**WORK ORDER**
Your answer should hold all lines of the entries that include the word "return".

**RECORDS**
((
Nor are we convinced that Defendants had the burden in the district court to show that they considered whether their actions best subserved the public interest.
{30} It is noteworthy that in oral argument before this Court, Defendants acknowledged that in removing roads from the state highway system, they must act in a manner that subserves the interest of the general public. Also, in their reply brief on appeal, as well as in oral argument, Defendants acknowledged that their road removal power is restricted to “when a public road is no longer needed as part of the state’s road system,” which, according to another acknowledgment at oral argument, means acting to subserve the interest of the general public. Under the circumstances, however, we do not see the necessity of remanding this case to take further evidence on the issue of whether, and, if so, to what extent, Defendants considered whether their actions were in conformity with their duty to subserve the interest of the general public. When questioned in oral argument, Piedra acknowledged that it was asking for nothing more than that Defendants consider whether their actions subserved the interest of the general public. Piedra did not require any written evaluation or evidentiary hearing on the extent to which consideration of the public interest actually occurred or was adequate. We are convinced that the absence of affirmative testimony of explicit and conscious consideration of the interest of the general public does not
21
))
((
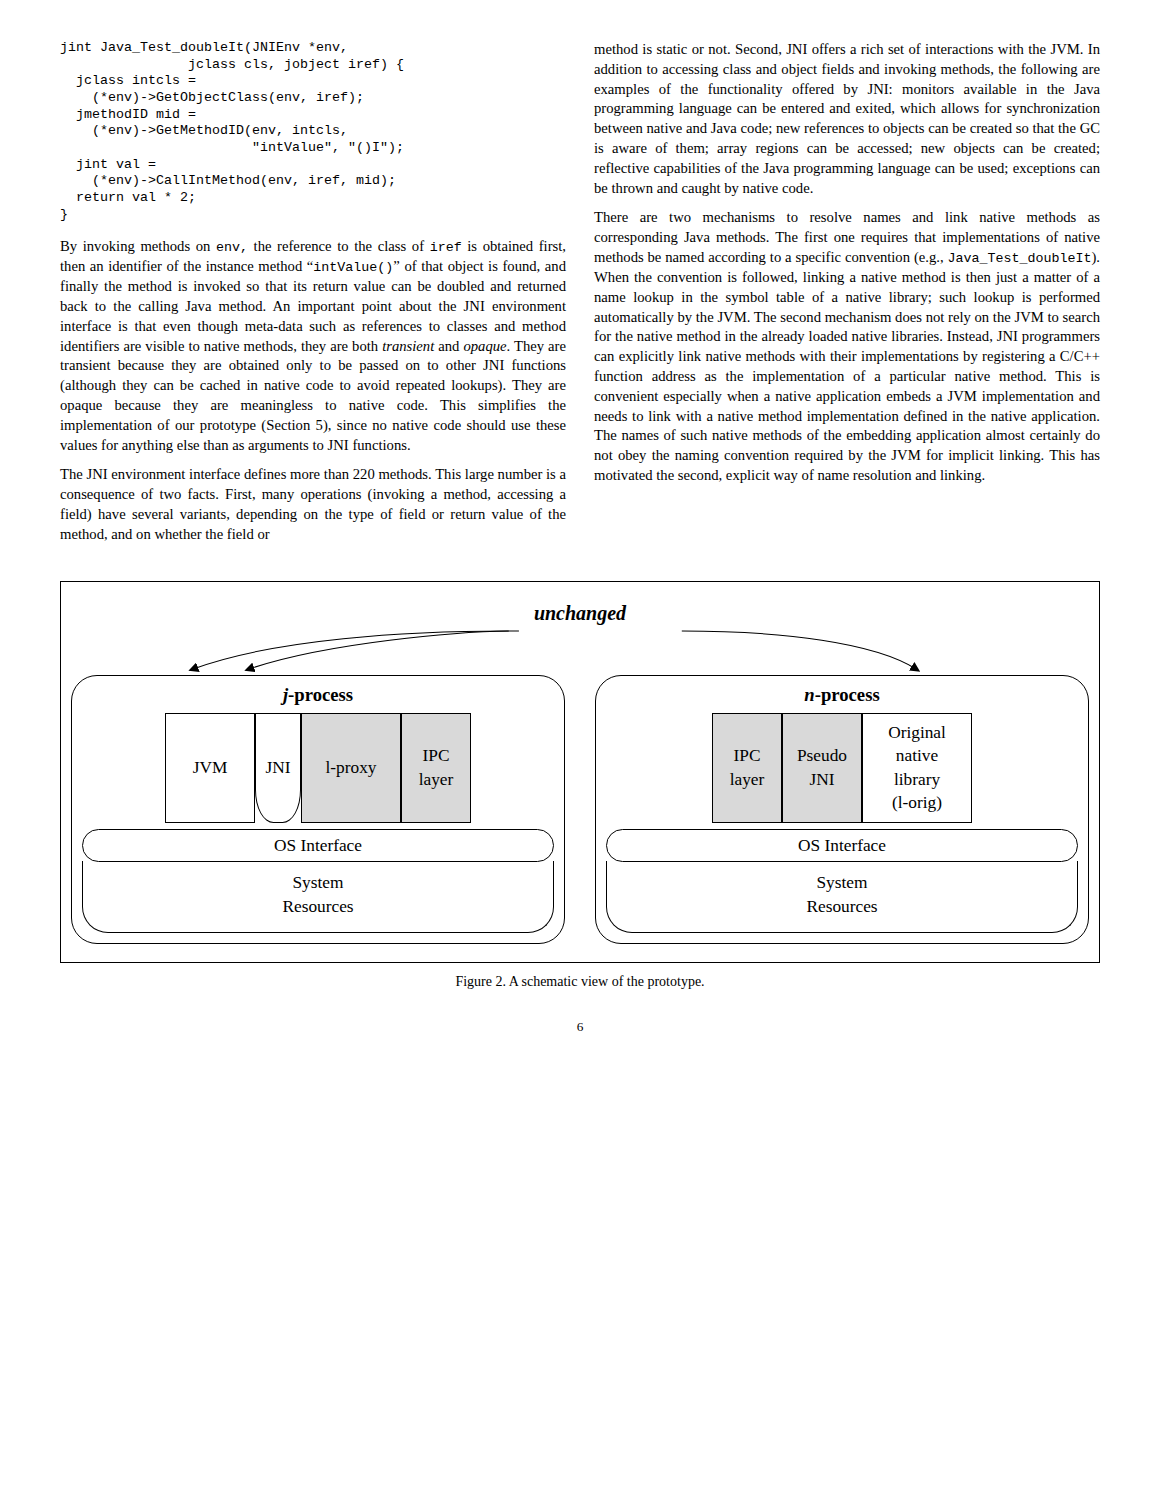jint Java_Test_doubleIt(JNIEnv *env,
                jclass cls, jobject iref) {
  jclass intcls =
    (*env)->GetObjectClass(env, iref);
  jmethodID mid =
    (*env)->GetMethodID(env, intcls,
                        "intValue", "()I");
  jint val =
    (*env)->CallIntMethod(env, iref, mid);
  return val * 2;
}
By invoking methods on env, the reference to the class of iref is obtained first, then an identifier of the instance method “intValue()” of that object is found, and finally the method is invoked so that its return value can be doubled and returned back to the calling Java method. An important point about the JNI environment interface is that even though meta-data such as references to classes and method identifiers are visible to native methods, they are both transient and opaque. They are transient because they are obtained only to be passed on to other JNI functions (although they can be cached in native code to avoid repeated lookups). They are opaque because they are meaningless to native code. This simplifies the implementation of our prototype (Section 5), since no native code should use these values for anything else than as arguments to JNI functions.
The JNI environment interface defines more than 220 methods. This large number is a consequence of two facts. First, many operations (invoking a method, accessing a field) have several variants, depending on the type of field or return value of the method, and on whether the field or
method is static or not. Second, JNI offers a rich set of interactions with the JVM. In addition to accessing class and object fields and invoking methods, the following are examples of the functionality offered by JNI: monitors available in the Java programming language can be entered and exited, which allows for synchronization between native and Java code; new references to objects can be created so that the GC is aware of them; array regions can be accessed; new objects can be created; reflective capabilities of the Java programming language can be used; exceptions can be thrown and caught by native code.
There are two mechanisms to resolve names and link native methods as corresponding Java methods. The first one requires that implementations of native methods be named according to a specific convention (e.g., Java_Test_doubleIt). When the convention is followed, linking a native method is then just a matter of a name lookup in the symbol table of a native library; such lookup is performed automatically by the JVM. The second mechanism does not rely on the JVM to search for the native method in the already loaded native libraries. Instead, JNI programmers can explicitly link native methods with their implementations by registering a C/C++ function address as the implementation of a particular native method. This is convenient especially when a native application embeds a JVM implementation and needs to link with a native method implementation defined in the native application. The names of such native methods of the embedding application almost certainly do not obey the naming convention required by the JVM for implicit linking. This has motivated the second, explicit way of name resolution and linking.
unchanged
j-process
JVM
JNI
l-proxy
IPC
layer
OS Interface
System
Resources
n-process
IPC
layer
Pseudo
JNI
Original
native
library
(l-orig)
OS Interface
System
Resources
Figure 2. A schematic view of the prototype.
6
))
**SOLVED PROBLEM**
  return val * 2;
By invoking methods on env, the reference to the class of iref is obtained first, then an identifier of the instance method “intValue()” of that object is found, and finally the method is invoked so that its return value can be doubled and returned back to the calling Java method. An important point about the JNI environment interface is that even though meta-data such as references to classes and method identifiers are visible to native methods, they are both transient and opaque. They are transient because they are obtained only to be passed on to other JNI functions (although they can be cached in native code to avoid repeated lookups). They are opaque because they are meaningless to native code. This simplifies the implementation of our prototype (Section 5), since no native code should use these values for anything else than as arguments to JNI functions.
The JNI environment interface defines more than 220 methods. This large number is a consequence of two facts. First, many operations (invoking a method, accessing a field) have several variants, depending on the type of field or return value of the method, and on whether the field or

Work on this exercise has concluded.